# Ride to Enlightenment: Ride to the Grand Stupa of Dharmakaya in Northern Colorado



## Pablo (Jul 7, 2004)

As an employee of the State of Colorado, I get Columbus Day off work. Go figure. Maybe it’s so we can bail ourselves out of jail after the ever-lively Columbus Day parade or maybe it’s in honor of our lamentable history in which we ran the Cheyenne, Arapaho, Kiowa, and numerous other tribes out of the State. Schools do not get the day off, so as the fiancé headed off to work, I headed off for a big ride. 

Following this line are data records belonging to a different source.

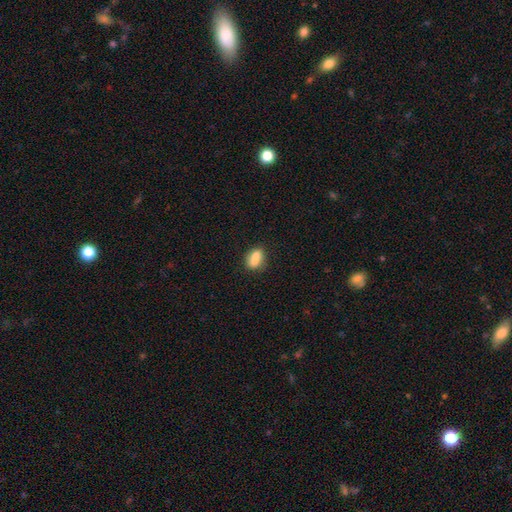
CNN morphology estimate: Q: Smooth or featured?
A: smooth (73%); runner-up: featured or disk (18%)
Q: How rounded?
A: in between (65%); runner-up: round (28%)
Q: Merging?
A: none (42%); runner-up: merger (41%)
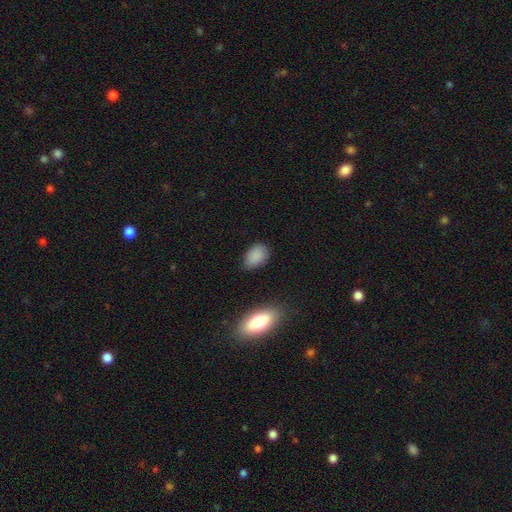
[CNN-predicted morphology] type=smooth (86%); roundness=in between (87%); merging=none (75%).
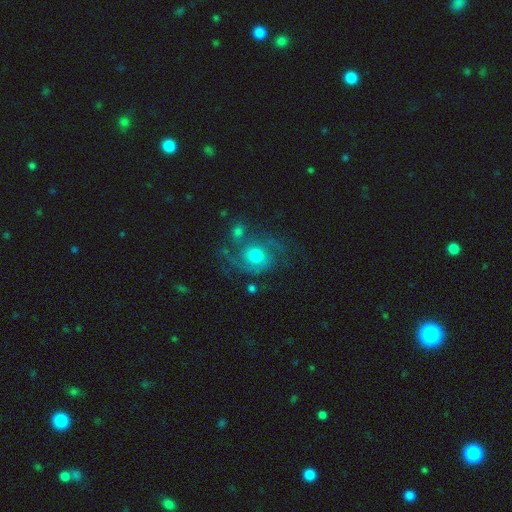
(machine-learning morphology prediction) This is likely a featured or disk galaxy (75%). It is clearly not viewed edge-on (98%). Bar: likely no (76%). Spiral arm pattern: clearly yes (92%). Spiral arm count: possibly 2 (59%). Spiral winding: possibly medium (49%). Central bulge: likely moderate (64%). Merging: possibly none (54%).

It being Columbus Day, I though it would be appropriate to consider a modern day mixture of cultures and check out some of the land that Columbus, in part, made available for Manifest destiny, impressive water diversions, and killer riding centuries later. 

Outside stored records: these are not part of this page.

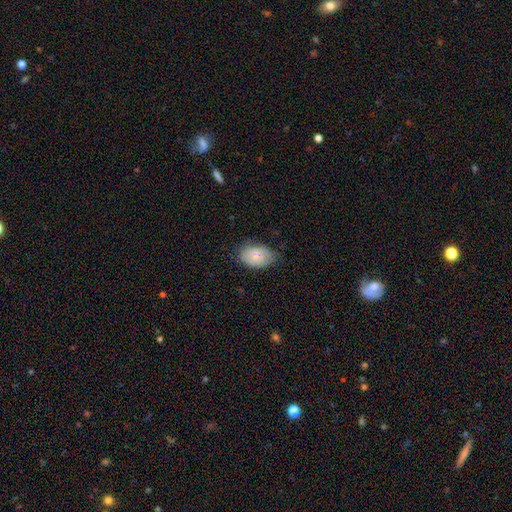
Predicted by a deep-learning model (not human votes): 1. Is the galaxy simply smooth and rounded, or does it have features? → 74% smooth, 19% featured or disk, 7% star or artifact.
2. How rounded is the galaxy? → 87% in between, 12% round, 1% cigar-shaped.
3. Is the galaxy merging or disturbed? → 69% none, 25% minor disturbance, 5% major disturbance, 1% merger.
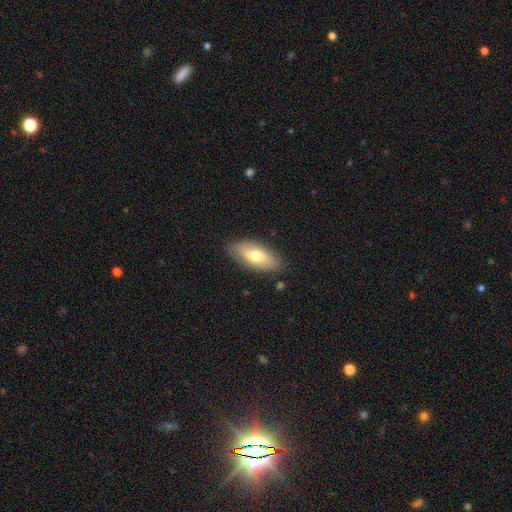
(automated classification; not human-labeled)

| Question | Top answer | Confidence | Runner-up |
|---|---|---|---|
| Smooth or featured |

I decided to go up to the Grand Stupa of Dharmakaya Which Liberates Upon Seeing. Yes, that’s its full name. It’s the largest Buddhist Stupa outside of Asia. I’d tell you more, but, these being American Buddhists, they have a website that can explain it better than I can. http://www.shambhalamountain.org/stupa.html It’s a beautiful edifice in an amazing landscape. You can’t help but smile looking at it. 

You can’t help but smile on the ride up either as you roll though: the lands irrigated by an impressive network of ditches fed by the Cache la Poudre River as it leaves the highlands and populated by farmers and horses; up Owl Creek Canyon with its micro flocks of mountain bluebirds; up the North Cache la Poudre river valley towards Red Feather Lakes; and down along Boy Scout Road to the Poudre River Highway. It’s a bit harder to smile coming down the Poudre Canyon, however, because it’s not a very steep canyon and the winds tend to blow at about 20 mph uphill, canceling out and downhill advantage. However, it’s over sixty miles away, making the round trip about 127 miles or so, which is sort of a long ways to ride solo. Here’s a map: http://www.mapmyride.com/ride/united-states/co/windsor/292091976 

In the Buddhist spirit, here’s some related poems (although they are Zen poems and the Stupa is not a Zen shrine):

An old tree was felled . . . 
Echoing, dark echoing
Thunder in the hills
-Meisetsu 

Here is the dark tree 
denuded now
of foliage . . . 
but a million stars. 
-Shiki

Coming, going, the waterfowl, 
Leaces not a trace ,
Nor does it need a guide. 
-Kigen Dogen


----------



## Icculus (Mar 14, 2007)

Got to love Northern Colorado for some amazing fall riding! Thanks for the post. Too bad the real Columbus day is the 12th--my 33rd B-day.


----------



## singlecross (Nov 1, 2006)

Lovely ride, lovely day, lovely stupa.


singlecross


----------



## matanza (Jun 9, 2004)

stupafying


----------



## MB1 (Jan 27, 2004)

That is pretty amazing stuff. 

Quite unexpected to see something like that in the wild west.


----------



## Export A (Mar 18, 2007)

Hey, these shots could pass for southern Alberta


----------



## il sogno (Jul 15, 2002)

Great pics. Looks like it was a wonderful ride.


----------